• [Document extract]:
Pursuant to the Bail Reform Act of 1984, a court may detain a defendant if the government can establish that no release conditions "will reasonably assure the appearance of such person . . . and the safety of any other person and the community[.]" 18 U.S.C. 3142(f); see also United States v. Salerno, 481 U.S. 739, 741 (1987); United States v. Walker, 808 F.2d 1309, 1310 (9th Cir. 1987). In determining this, the court will consider, inter alia: (1) the nature and the seriousness of the offense charged; (2) the weight of the evidence against the defendant; (3) the defendant's character; (4) the defendant's physical and mental conditions; (5) the defendant's family and community ties; (6) the defendant's past conduct; (7) the defendant's history relating to drug and alcohol abuse; (8) the defendant's criminal history; and (9) the nature and seriousness of the danger that defendant's release would pose to any person or community. See United States v. Motamedi, 767 F.2d 1403, 1407 (9th Cir. 1985); 18 U.S.C. § 3142(g).
In this case, however, given the nature of the offense, there is a presumption that there is no condition or combination of conditions that will reasonably assure Defendant's appearance as required and the safety of the community. See 18 U.S.C. § 3142(e)(3). This presumption is subject to rebuttal by Defendant. See id.

• [Layout coordinate data]:
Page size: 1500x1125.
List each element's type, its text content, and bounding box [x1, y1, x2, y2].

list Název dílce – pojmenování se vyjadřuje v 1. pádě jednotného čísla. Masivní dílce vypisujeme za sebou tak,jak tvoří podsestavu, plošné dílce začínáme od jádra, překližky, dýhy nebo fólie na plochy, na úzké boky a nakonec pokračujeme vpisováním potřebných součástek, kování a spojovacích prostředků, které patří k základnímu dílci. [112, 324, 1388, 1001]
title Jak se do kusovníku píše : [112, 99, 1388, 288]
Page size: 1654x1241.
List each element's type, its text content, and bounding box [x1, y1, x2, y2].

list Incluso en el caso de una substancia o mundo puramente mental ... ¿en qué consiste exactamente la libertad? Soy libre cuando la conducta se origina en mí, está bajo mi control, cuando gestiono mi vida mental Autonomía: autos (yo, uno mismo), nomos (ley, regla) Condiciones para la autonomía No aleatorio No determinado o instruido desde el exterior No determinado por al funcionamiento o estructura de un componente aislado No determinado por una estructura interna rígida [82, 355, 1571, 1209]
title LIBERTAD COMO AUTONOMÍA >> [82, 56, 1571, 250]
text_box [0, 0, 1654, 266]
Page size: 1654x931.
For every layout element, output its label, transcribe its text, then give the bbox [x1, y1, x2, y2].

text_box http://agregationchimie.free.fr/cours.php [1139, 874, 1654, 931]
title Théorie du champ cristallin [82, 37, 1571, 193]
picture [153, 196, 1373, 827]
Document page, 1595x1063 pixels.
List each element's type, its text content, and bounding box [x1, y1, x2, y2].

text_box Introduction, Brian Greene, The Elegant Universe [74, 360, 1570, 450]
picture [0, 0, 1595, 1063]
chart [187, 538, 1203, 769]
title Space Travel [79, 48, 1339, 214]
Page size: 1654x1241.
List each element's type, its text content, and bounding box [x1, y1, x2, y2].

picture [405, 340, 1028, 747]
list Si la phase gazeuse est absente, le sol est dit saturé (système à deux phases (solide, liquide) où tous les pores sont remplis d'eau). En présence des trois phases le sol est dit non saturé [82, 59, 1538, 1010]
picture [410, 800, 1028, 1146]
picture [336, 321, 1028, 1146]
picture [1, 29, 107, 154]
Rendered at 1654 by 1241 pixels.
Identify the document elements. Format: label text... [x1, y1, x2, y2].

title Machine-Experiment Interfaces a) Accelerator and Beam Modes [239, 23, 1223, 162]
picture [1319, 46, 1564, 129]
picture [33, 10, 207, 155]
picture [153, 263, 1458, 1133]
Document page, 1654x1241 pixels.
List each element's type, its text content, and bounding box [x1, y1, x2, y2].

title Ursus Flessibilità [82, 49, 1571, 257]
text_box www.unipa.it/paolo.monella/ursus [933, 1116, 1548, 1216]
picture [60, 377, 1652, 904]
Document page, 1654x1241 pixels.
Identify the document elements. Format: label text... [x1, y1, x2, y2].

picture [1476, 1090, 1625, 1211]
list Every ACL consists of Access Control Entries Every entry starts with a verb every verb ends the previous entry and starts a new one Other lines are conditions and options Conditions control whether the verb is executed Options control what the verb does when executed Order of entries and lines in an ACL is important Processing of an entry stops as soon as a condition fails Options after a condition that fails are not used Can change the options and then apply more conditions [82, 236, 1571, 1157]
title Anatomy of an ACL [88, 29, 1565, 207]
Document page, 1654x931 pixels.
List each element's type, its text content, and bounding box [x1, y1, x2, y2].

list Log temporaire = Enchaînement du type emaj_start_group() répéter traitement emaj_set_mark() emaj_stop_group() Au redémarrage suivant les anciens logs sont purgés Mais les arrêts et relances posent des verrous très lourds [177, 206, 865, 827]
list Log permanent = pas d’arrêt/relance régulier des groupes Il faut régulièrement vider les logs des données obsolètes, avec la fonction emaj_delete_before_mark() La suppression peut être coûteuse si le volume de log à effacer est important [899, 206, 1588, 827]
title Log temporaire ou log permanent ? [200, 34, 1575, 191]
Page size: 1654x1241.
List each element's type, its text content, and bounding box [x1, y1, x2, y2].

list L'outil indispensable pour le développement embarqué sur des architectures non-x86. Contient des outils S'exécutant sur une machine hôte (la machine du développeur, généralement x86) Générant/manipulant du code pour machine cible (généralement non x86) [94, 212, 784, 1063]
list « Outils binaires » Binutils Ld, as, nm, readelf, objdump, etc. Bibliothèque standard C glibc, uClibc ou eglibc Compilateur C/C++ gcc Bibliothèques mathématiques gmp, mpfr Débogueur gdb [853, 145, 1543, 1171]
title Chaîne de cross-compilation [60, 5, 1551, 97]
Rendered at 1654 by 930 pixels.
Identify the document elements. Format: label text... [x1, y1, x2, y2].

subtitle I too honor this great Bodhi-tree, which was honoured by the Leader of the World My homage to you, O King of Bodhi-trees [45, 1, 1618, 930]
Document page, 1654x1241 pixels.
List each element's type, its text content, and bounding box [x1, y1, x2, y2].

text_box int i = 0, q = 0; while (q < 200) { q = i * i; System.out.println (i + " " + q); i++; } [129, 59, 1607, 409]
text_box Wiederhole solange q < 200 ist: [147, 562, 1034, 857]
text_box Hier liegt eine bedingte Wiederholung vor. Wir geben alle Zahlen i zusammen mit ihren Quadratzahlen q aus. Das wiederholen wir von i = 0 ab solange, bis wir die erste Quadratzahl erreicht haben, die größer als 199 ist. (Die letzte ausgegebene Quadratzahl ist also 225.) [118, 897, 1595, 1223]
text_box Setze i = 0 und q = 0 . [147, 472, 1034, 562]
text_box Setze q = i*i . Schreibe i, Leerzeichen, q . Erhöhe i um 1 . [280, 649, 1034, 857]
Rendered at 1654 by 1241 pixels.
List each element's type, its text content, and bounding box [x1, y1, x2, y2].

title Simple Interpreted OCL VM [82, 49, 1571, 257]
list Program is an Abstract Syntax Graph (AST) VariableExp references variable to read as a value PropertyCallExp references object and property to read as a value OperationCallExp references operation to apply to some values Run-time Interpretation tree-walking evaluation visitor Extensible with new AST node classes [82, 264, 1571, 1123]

• [Stated problem]: Set down, word for word, the part of the excerpt on pretrial detention above that opens with the words containing "In this case, however, given" and closes with "Defendant. See id.".

• [Finished task]:
In this case, however, given the nature of the offense, there is a presumption that there is no condition or combination of conditions that will reasonably assure Defendant's appearance as required and the safety of the community. See 18 U.S.C. § 3142(e)(3). This presumption is subject to rebuttal by Defendant. See id.